ハイジーン&リビングケア事業は、3.8%増の3707億円。ファブリックケア製品は、国内では、原材料価格高騰の影響を最小化するため、衣料用洗剤を中心に戦略的な値上げを実施するとともに、マーケティング活動を強化したことにより売り上げを伸ばした。ホームケア製品は、国内では市場縮小の影響を受け売り上げが減少するなか、食器用洗剤「キュキュット」や浴室用洗剤「バスマジックリン」のシェアが大きく伸長した。サニタリー製品は、売り上げは減少するも、生理用品「ロリエ」が国内とアジアで販売促進活動を強化したことにより好調に推移した。ベビー用紙おむつ「メリーズ」は、前年同期を下回った。インドネシアで順調に推移したが、国内や中国では市場縮小の影響等があり前年同期を下回った。

ヘルス&ビューティケア事業は、3.7%増の2708億円。スキンケア製品は、国内では猛暑の影響で、UVケア製品等のシーズン品の売り上げは好調に推移しシェアも大きく伸長した。
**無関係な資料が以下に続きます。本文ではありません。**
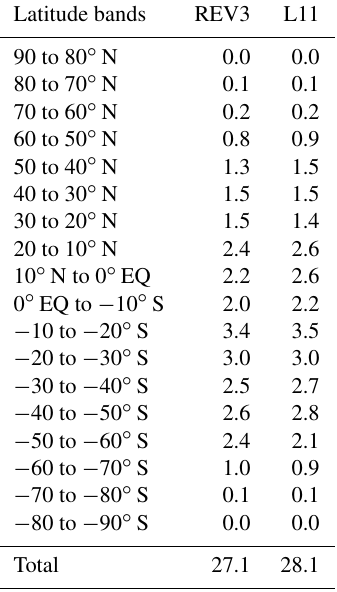
Table 2. Annual DMS flux (TgSyr − 1 ) per 10 ◦ latitudinal band obtained from DMS-Rev3 is given in the table along with the annual DMS flux obtained from L11 for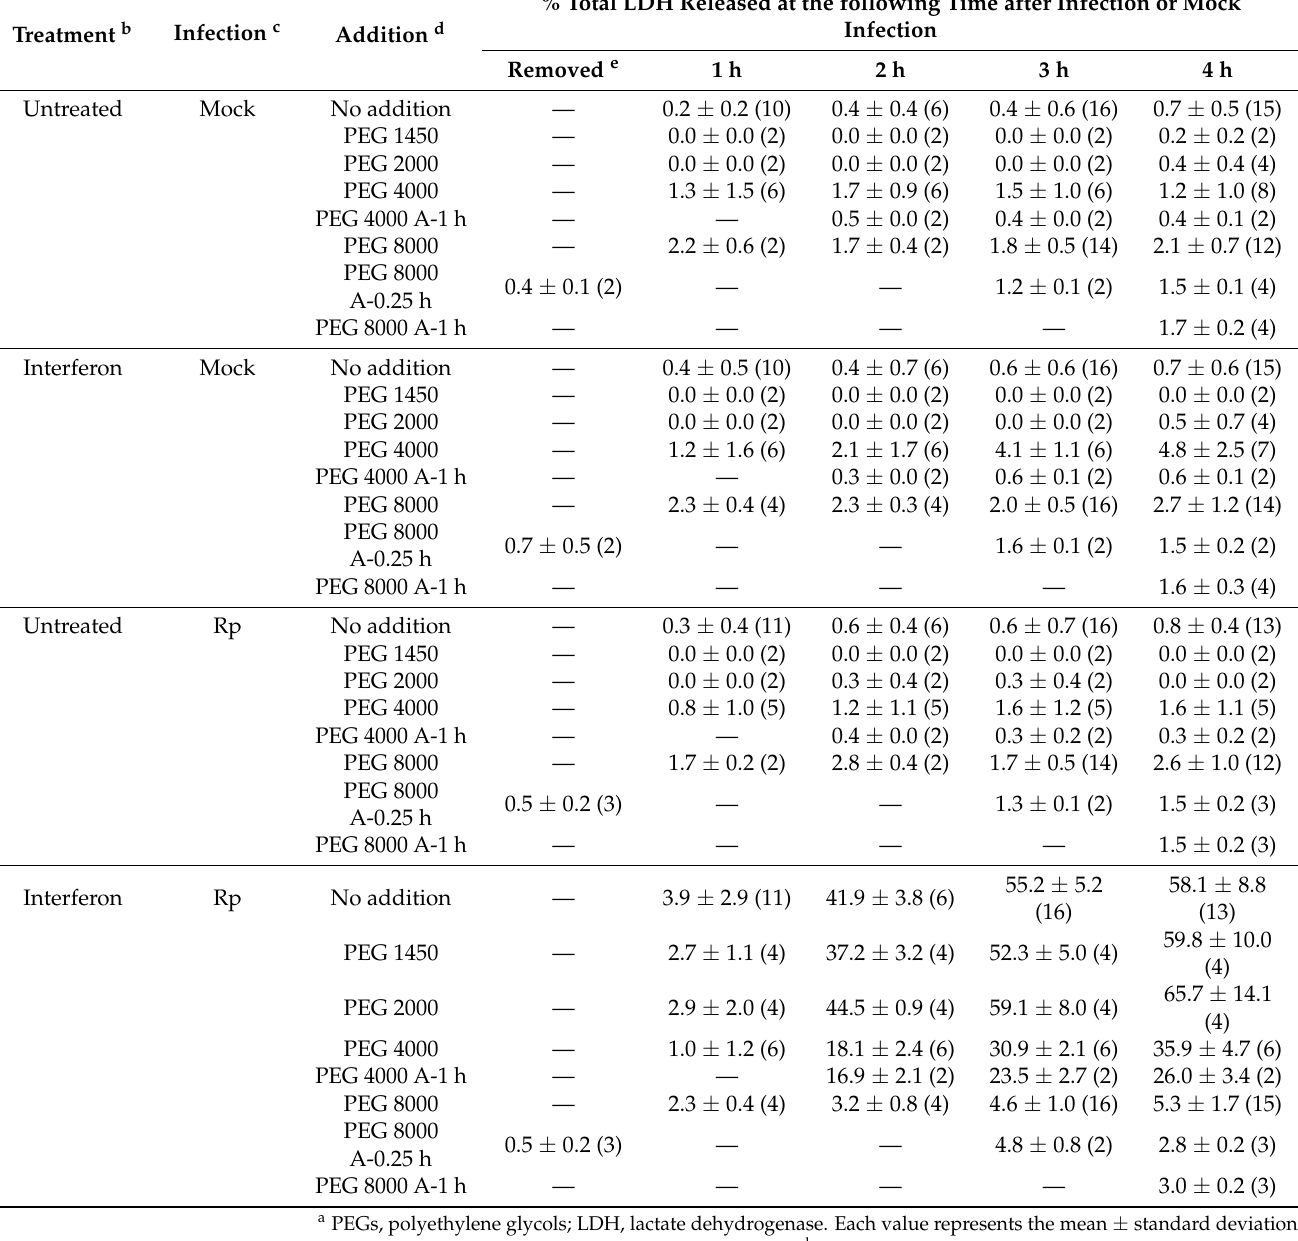
Table 1. Effect of PEGs on R. prowazekii -induced release of LDH by interferon-treated C166 cells a .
ヘアケア製品は、国内のマス向け製品が厳しい競争環境にある中、抜本的な事業変革を進めているが、売り上げは前年同期を下回った。欧米のヘアサロン向け製品は、米国の「Oribe(オリベ)」が、コアのサロンチャネルに加え、Eコマースも大きく伸長し好調を維持した。パーソナルヘルス製品は前年同期を下回った。

ライフケア事業は、5.7%増の403億円。業務用衛生製品は、国内では市場が前年同期に比べて大きく回復している。特に外食産業や宿泊施設等で厨房用洗浄剤や客室消耗品の需要が高まり、売り上げは伸長した。米国では対象業界の活況により売り上げは拡大した。健康飲料は、特定保健用食品「ヘルシア」で、Eコマースでのロイヤルユーザー拡大が進んだが、既存量販店での落ち込みをカバーすることはできず、売り上げは減少した。

22年12月期通期業績は、売上高10.7%増の1兆5700億円、営業利益は1.0%増の1450億円、税引前利益は4.0%増の1560億円、親会社の所有者に帰属する当期利益は1.2%増の1110億円と、第2四半期に開示した予想を据え置いた。